Denis Bouchard (born October 9, 1953) is a Canadian actor and playwright from Quebec. He is most noted for his performances in Denise Filiatrault's 1998 film It's Your Turn, Laura Cadieux (C't'à ton tour, Laura Cadieux), for which he received a Jutra Award nomination for Best Supporting Actor at the 1st Jutra Awards in 1998, and François Bouvier's 1999 film Winter Stories (Histoires d'hiver), for which he received a Genie Award nomination for Best Actor at the 20th Genie Awards in 2000.
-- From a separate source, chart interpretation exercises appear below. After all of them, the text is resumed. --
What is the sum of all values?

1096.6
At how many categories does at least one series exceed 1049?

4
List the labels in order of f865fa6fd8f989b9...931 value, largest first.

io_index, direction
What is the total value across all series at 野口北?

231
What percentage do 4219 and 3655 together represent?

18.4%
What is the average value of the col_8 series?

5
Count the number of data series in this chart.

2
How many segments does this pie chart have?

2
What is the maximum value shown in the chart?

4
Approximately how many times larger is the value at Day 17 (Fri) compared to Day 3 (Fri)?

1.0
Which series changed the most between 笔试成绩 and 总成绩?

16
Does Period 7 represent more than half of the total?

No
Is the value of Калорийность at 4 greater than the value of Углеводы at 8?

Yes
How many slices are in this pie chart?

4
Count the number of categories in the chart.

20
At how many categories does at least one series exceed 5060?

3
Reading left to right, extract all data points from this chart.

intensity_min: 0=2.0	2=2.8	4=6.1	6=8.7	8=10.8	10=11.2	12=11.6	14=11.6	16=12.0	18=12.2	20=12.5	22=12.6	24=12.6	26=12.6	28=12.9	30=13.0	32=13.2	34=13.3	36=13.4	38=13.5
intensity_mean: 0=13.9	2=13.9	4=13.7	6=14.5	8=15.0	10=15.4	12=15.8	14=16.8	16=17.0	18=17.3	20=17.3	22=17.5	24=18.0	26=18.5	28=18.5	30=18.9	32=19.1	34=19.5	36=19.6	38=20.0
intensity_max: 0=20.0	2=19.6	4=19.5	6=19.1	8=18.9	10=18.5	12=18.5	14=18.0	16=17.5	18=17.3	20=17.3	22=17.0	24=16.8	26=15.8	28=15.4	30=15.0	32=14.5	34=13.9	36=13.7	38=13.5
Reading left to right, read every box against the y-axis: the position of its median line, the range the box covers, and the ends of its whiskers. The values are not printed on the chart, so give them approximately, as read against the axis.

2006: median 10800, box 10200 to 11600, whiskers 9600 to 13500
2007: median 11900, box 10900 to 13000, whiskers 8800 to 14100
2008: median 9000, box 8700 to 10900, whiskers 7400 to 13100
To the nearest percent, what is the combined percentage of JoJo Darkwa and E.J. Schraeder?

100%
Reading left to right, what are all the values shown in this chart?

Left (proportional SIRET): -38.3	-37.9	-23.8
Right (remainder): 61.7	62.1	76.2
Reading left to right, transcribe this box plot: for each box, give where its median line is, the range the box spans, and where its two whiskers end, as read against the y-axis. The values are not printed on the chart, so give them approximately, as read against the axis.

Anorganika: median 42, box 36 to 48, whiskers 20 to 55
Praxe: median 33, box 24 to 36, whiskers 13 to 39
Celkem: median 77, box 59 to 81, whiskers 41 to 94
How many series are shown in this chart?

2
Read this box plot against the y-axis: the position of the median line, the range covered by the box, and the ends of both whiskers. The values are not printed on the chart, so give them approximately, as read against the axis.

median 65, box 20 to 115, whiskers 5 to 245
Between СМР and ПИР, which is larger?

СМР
Originally from L'Abord-à-Plouffe, a village which has since been amalgamated into the city of Laval, Bouchard has acted in film, television and stage roles since the late 1970s. His noted roles have included the television series Terre humaine, He Shoots, He Scores (Lance et compte), René Lévesque, Avec un grand A and Annie et ses hommes, the films Unfaithful Mornings (Les matins infidèles), An Imaginary Tale (Une histoire inventée), Love Me (Love-moi), La Florida, The Ideal Man (L'homme idéal), The Barbarian Invasions (Les Invasions barbares), The Little Queen (La Petite reine) and The Fall of the American Empire (La chute de l'empire américain), and a 1980s stage revival of Gratien Gélinas's Fridolinades.

He won the 1989 Prix Guy-L'Écuyer for Unfaithful Mornings.

He was formerly married to actress Sandra Dumaresq, with whom he has one son. In a 2020 interview on Julie Snyder's television talk show La semaine des 4 Julie, he spoke for the first time about his relationship with his new wife, a funeral director whom he met while doing radio promotion for his death-themed theatrical play Le dernier sacrement.